Could you please retype all of the records exactly, skipping any pictures?

(Dataset items)

►

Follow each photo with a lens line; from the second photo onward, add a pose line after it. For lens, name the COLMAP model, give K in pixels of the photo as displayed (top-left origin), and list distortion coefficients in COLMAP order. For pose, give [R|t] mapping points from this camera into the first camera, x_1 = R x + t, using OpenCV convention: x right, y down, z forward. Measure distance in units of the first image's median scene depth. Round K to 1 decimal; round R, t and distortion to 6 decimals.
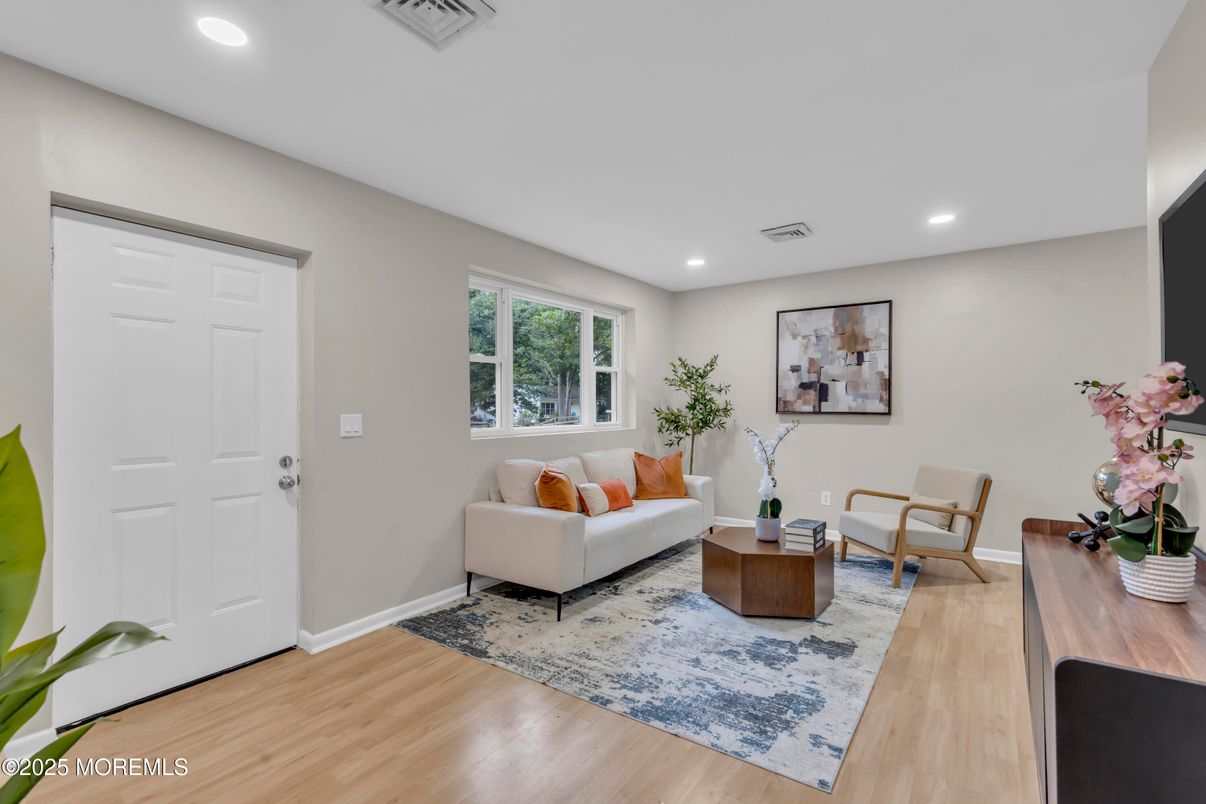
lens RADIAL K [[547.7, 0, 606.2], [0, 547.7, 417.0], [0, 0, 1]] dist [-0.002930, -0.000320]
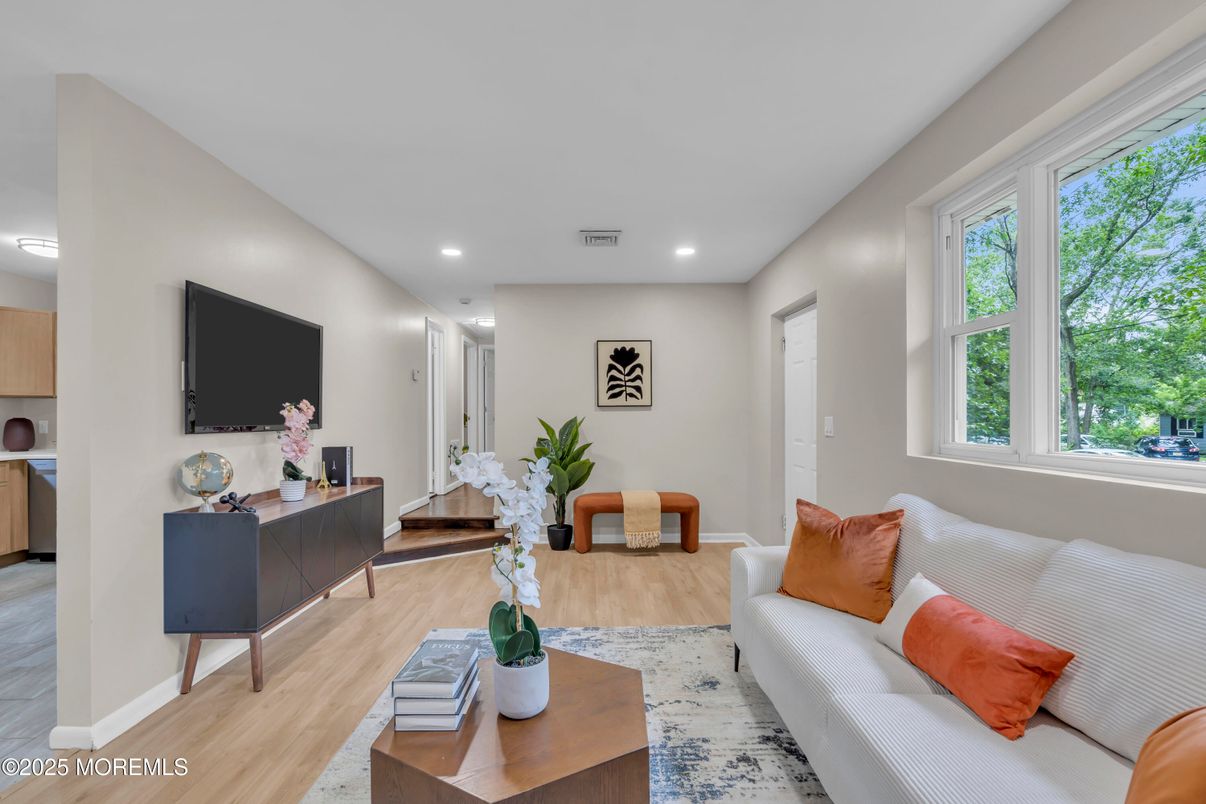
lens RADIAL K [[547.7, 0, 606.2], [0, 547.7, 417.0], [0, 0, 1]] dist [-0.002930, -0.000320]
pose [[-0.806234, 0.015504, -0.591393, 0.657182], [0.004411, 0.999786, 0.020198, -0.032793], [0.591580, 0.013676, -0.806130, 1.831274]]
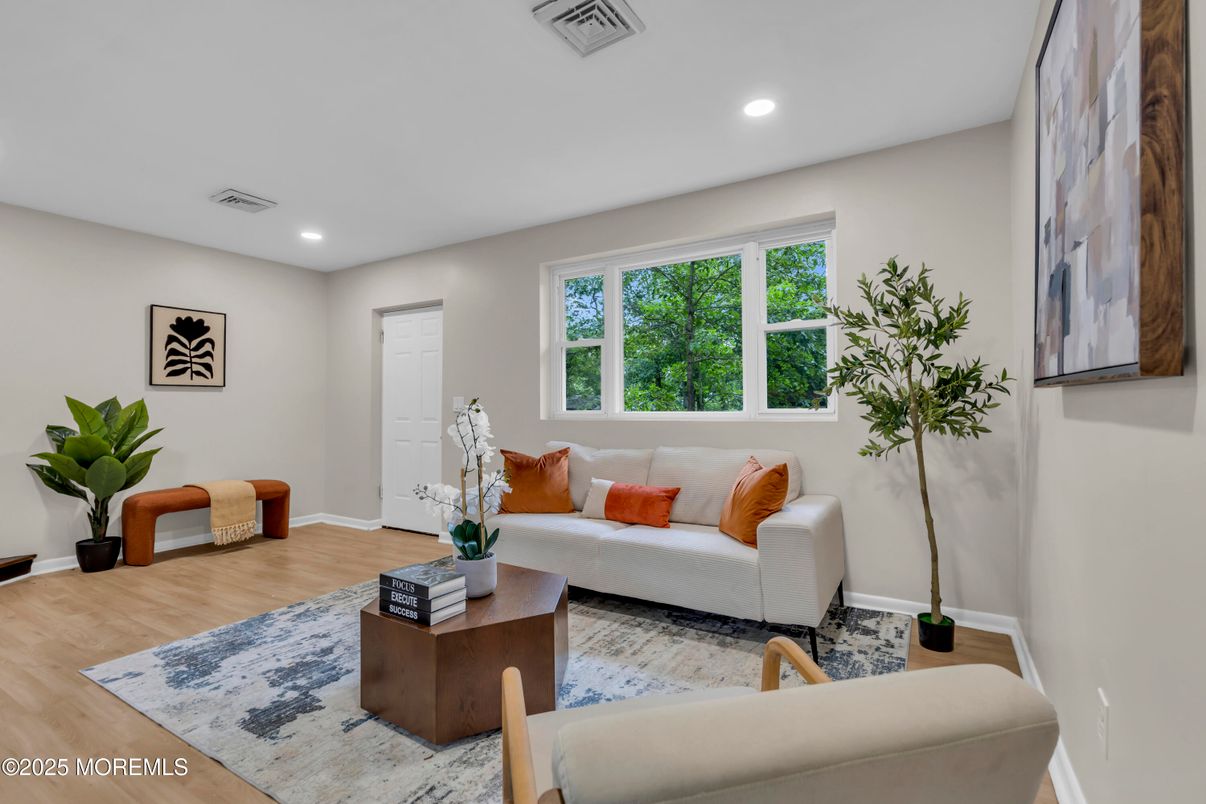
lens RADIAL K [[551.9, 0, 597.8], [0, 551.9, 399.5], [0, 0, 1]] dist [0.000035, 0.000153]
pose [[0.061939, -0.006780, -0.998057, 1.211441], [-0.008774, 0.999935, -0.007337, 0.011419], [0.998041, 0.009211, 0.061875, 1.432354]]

◄

• [SOLUTION FOR THIS TASK]
Follow each photo with a lens line; from the second photo onward, add a pose line after it. For lens, name the COLMAP model, give K in pixels of the photo as displayed (top-left origin), and list distortion coefficients in COLMAP order. For pose, give [R|t] mapping points from this camera into the first camera, x_1 = R x + t, using OpenCV convention: x right, y down, z forward. Measure distance in units of the first image's median scene depth. Round K to 1 decimal; round R, t and distortion to 6 decimals.
lens RADIAL K [[547.7, 0, 606.2], [0, 547.7, 417.0], [0, 0, 1]] dist [-0.002930, -0.000320]
lens RADIAL K [[547.7, 0, 606.2], [0, 547.7, 417.0], [0, 0, 1]] dist [-0.002930, -0.000320]
pose [[-0.806234, 0.015504, -0.591393, 0.657182], [0.004411, 0.999786, 0.020198, -0.032793], [0.591580, 0.013676, -0.806130, 1.831274]]
lens RADIAL K [[551.9, 0, 597.8], [0, 551.9, 399.5], [0, 0, 1]] dist [0.000035, 0.000153]
pose [[0.061939, -0.006780, -0.998057, 1.211441], [-0.008774, 0.999935, -0.007337, 0.011419], [0.998041, 0.009211, 0.061875, 1.432354]]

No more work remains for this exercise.